«(...) sopas ainda hoje são «o pão que se miga na sopa» – ou no vinho açucarado, se forem de cavalo cansado (...)»
Mica, miga, migalha, migar, tudo isso vem tudo do latim mica, que quer dizer «migalha». É uma família de palavras ibérica, se se pode dizer assim, pois que existem palavras semelhantes em línguas vizinhas — pelo menos em galego (miga, migalla, migar) e castelhano (miga, migaja, migar).*
Uma parte do significado desta família de palavras está relacionado com pão; e migar, além de significar «esfarelar» ou «partir ou cortar em pedaços pequenos», significa «pôr pão na sopa». A sintaxe deste migar é variável.
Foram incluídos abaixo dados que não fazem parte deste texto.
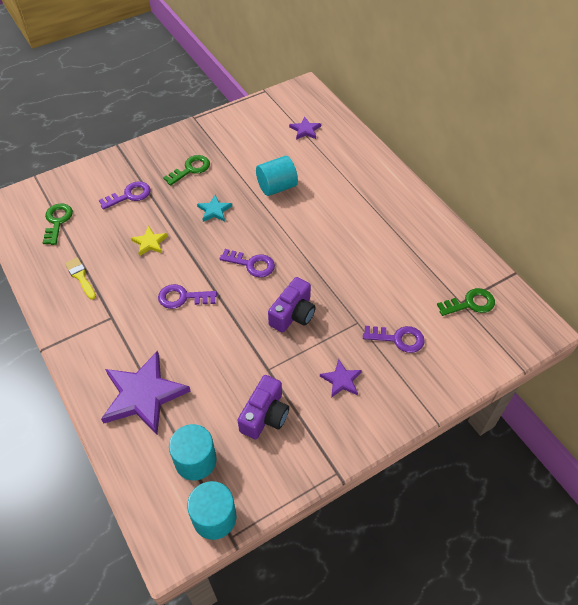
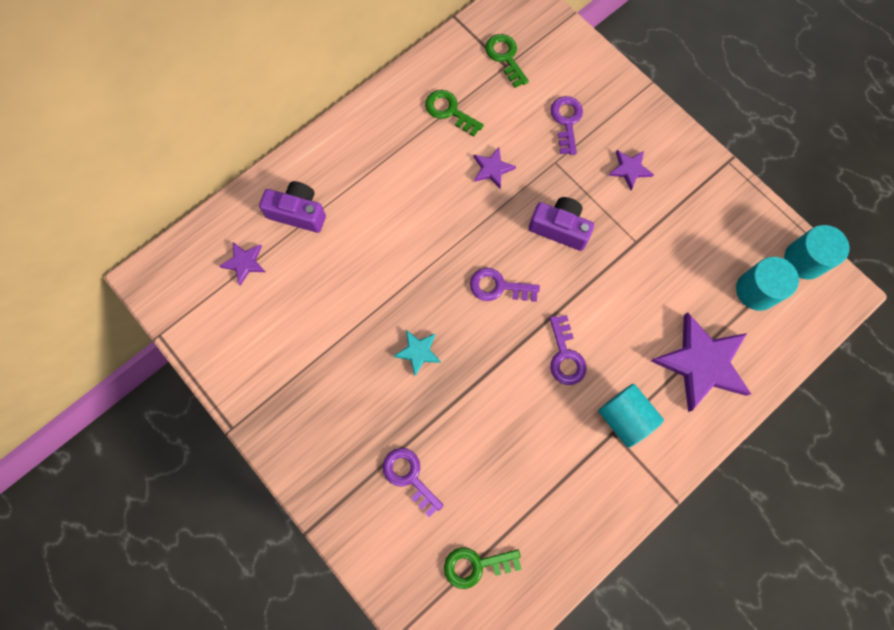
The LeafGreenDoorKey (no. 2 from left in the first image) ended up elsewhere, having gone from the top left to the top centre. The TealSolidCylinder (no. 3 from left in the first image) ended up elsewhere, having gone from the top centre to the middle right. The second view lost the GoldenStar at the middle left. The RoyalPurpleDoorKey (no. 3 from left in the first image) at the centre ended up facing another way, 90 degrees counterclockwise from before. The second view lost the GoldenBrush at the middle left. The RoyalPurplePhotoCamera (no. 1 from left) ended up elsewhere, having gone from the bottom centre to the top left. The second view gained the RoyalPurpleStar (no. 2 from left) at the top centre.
Vê-se por exemplo, em Quando os lobos uivam, de Aquilino Ribeiro [1885-1963], um migar transitivo que tem como objeto a tigela (e, deito-me eu a adivinhar, que nunca tal ouvi, talvez também a sopa…):
"Miga bem a tijela!", dizia a voz materna, amorável no seu sotaque ralhado. "Miga bem, Jaime, que só tens caldo!"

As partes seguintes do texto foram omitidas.